Did we watch the same debate? Of course President Bush pointed the fact that Kerry did not vote for the 87 billion to help supply the troops.
In my opinion, I thought President Bush did very well. Kerry started off with his voice cracking and his hands trembling. But he seemed to shift from I will be a strong president and pursue the terrorists but then defamed the coalition.
The more I sit here and reflect, the more my opinion shifts in the direction of thinking that Bush did a good job. Sure, Kerry was smooth, but not memorable. Bush was a bit defensive . . . probably playing defense on purpose . . . but his lines are memorable. He spoke from his heart, and he spoke often directly to the people, and he had a good closing. And I can remember what he said. Kerry's words are all becoming a blur. He did not "connect" on that level. Bush did.

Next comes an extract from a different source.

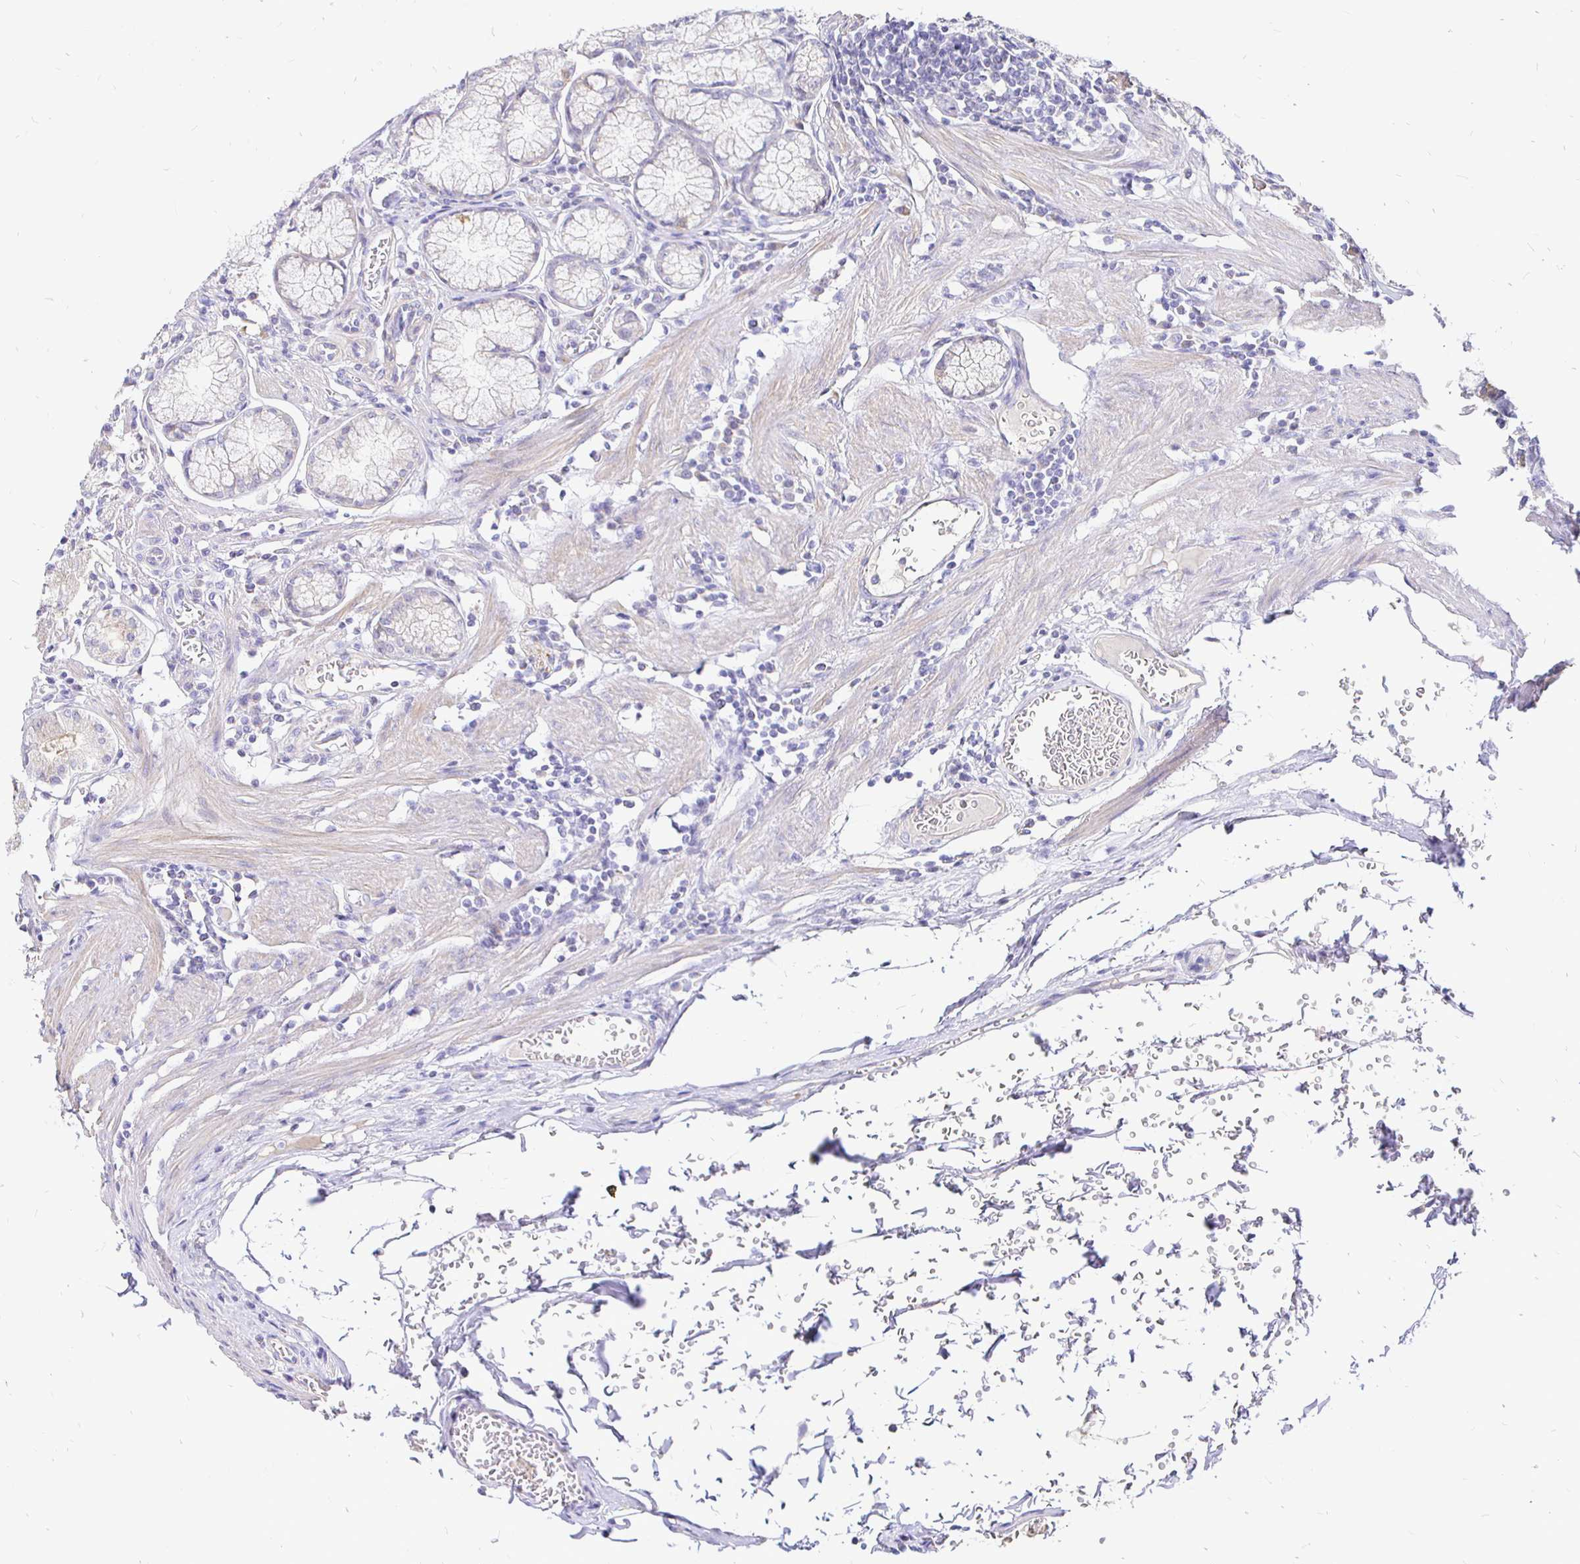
{"staining": {"intensity": "weak", "quantity": "25%-75%", "location": "cytoplasmic/membranous"}, "tissue": "stomach", "cell_type": "Glandular cells", "image_type": "normal", "snomed": [{"axis": "morphology", "description": "Normal tissue, NOS"}, {"axis": "topography", "description": "Stomach"}], "caption": "Immunohistochemistry histopathology image of normal stomach stained for a protein (brown), which shows low levels of weak cytoplasmic/membranous positivity in approximately 25%-75% of glandular cells.", "gene": "NECAB1", "patient": {"sex": "male", "age": 55}}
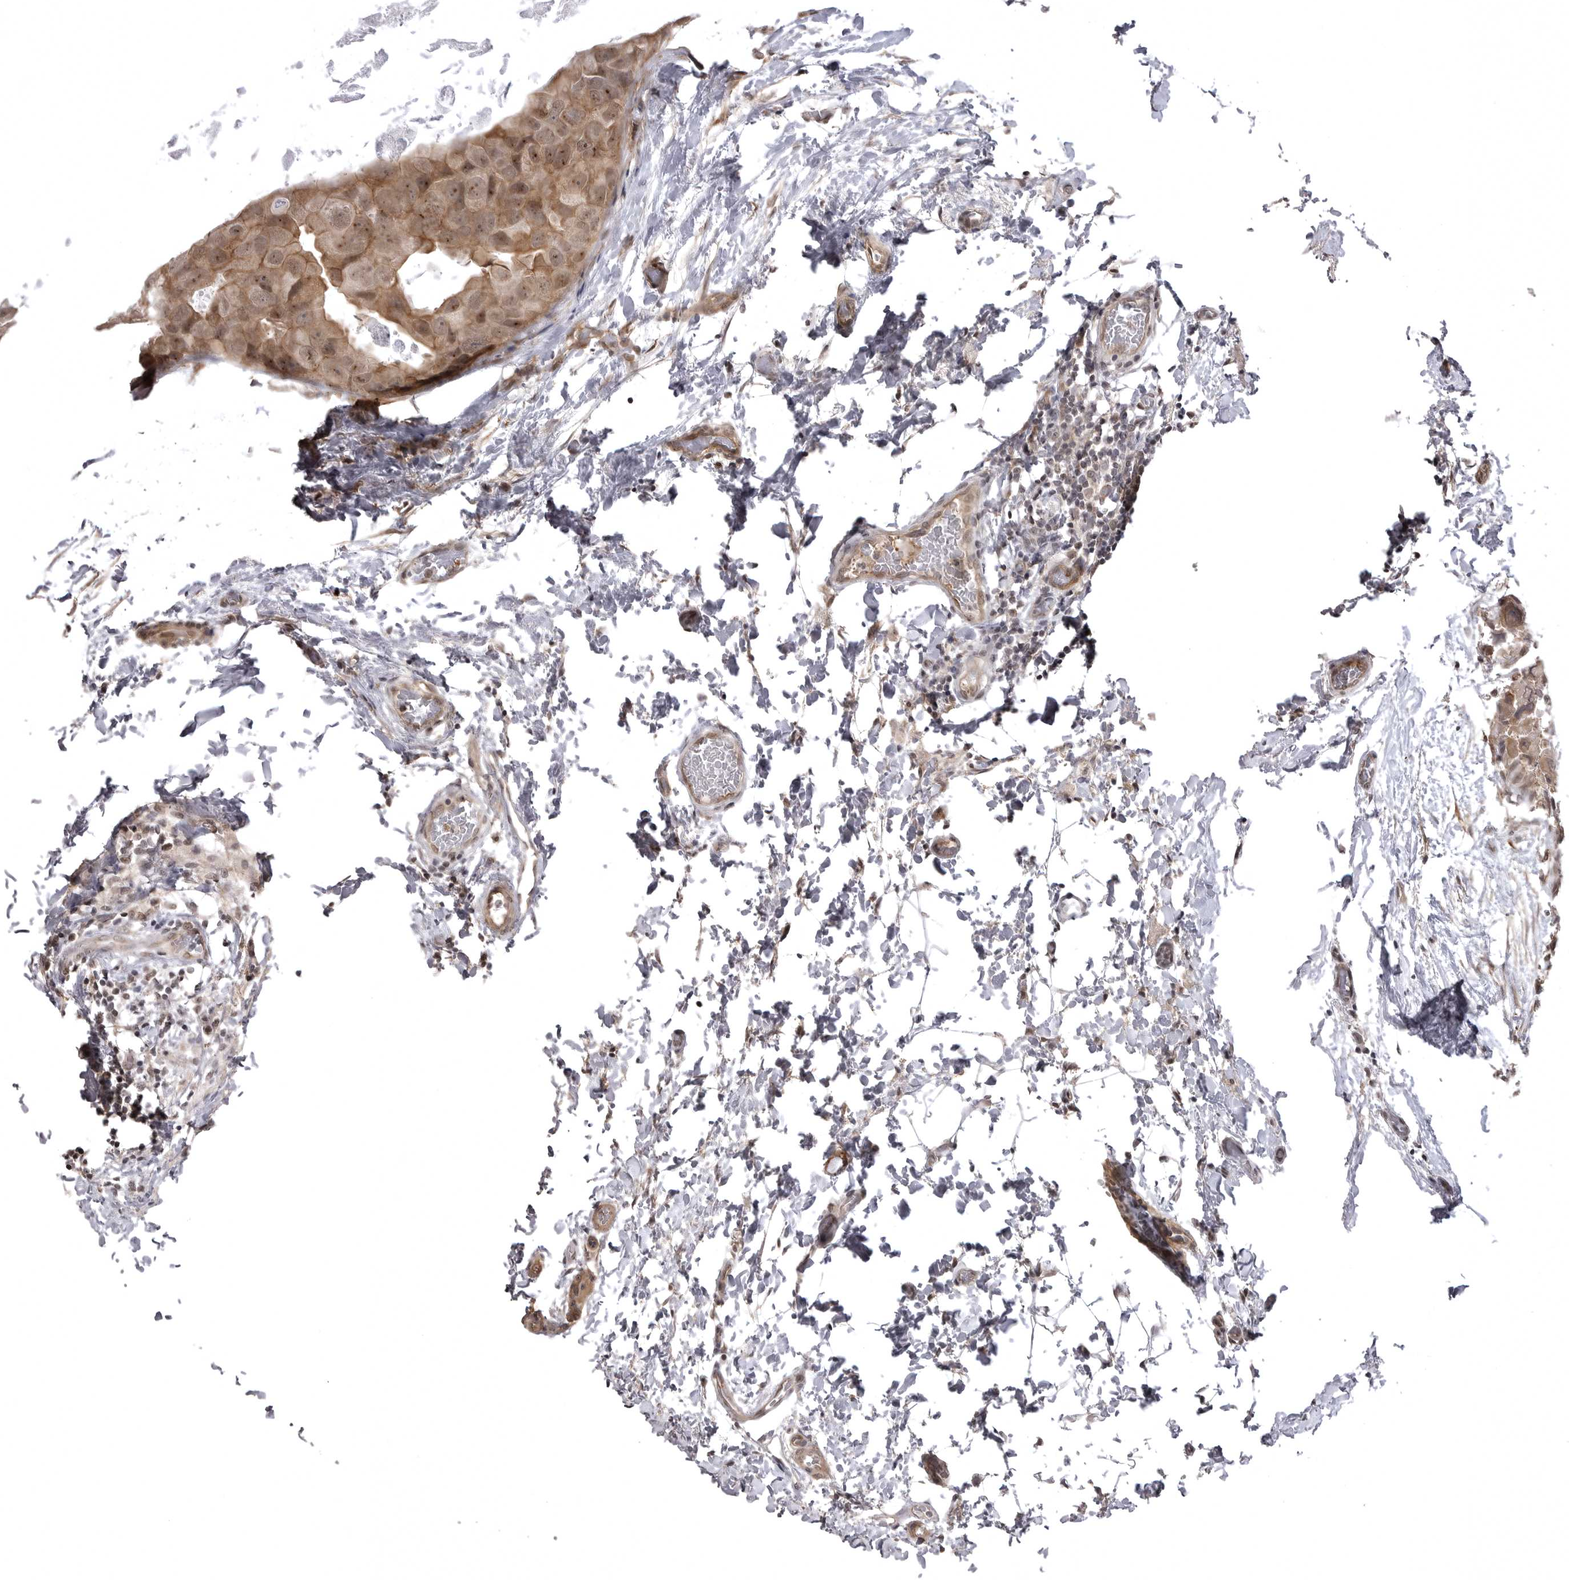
{"staining": {"intensity": "moderate", "quantity": ">75%", "location": "cytoplasmic/membranous,nuclear"}, "tissue": "breast cancer", "cell_type": "Tumor cells", "image_type": "cancer", "snomed": [{"axis": "morphology", "description": "Duct carcinoma"}, {"axis": "topography", "description": "Breast"}], "caption": "Approximately >75% of tumor cells in human breast cancer show moderate cytoplasmic/membranous and nuclear protein expression as visualized by brown immunohistochemical staining.", "gene": "SORBS1", "patient": {"sex": "female", "age": 62}}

The President came across, well, presidential and friendly. He brushed aside the personal insults and spoke to statesman issues: strength, certainty, etc.
Kerry sounded informed but petty, making little snipes all night. The questions were very favorable for Kerry, but he couldn't cash them in.
I took particular note of Kerry's appeal to nuclear proliferation as the greatest threat facing America. Bush got it right when he said the greatest threat was weapons of mass destruction in the hands of terrorists. The much cheaper and equally deadly biochems are weapons a terrorist could more easily obtain.
But the candidates weren't speaking to those of us with a lot of information and/or a political prejudice, they were speaking to the undecided voters who make their decision on broad strokes - personality, leadership traits, etc. Bush won that contest, IMHO.
If the Freepers here had a problem with Bush not tearing into Kerry, imagine how the anti-war Democrats will be upset with Kerry for not promising to cut-and-run from Iraq?